Chevrolet also recently introduced a new application in its Cruze model that reads live-time status updates from the driver’s personal Facebook news feed.

That’s right: You just finished a long, hard day of work, you’re driving home to spend the night watching old episodes of “Hey Arnold” on Netflix with your cat, but first you need to know what all of your friends have been saying since you last checked your Facebook for iPhone app 15 minutes ago.

Luckily, the all-new Chevy Cruze lets you do it hands-free.

America, our problem isn’t that we’re stalkers — it’s that everyone knows we are.

People and companies spend their time and money making applications, widgets and gadgets that feed our inner stalker because they know we’ll not only use them but will absolutely devour them.

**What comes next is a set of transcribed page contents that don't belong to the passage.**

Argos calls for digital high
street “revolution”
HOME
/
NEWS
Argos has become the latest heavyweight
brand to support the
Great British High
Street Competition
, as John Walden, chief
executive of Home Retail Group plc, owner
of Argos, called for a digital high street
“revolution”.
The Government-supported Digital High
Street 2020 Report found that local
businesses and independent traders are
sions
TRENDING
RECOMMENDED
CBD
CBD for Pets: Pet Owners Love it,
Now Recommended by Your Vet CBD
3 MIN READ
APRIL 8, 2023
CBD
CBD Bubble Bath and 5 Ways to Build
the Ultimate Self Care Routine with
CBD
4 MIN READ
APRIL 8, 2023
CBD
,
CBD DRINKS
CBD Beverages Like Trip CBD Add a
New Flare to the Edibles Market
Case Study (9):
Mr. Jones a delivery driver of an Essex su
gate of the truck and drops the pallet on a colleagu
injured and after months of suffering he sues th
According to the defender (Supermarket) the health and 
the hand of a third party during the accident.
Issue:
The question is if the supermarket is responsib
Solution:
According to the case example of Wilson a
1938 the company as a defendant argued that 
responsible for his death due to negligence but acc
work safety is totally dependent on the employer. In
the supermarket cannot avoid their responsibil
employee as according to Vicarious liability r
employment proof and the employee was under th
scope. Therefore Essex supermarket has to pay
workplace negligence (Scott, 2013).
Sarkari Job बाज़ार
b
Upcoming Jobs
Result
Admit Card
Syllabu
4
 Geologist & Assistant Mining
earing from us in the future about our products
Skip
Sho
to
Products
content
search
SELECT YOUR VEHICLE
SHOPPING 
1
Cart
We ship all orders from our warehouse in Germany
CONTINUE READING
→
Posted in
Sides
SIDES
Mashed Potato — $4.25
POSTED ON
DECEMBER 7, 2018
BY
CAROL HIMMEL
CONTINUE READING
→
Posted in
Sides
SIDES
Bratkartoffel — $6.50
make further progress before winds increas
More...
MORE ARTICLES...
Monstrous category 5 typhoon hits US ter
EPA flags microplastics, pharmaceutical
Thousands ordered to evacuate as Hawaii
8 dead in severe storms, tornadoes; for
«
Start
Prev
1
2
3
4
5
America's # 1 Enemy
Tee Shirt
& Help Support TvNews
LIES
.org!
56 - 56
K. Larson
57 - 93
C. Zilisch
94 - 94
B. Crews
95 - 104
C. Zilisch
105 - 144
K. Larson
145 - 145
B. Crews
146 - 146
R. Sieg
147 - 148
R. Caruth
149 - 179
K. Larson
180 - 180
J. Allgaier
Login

It’s not just that Internet-based stalking has taken off to a whole new level, but that enough people realize it that businesses have begun to cash in on the phenomenon.

So, after all the sarcasm and rhetoric, I’ll bet that you, reader, think I’m completely against this social networking and stalking stuff.

Well, that’s not the case — well, not entirely at least.

The truth is, America’s shift toward being nosy isn’t a good or bad thing. It just is what it is.

Yes, maybe I think the general population has gone a tad overboard with it all. But, at the end of the day, it’s not anything that’s going to change soon.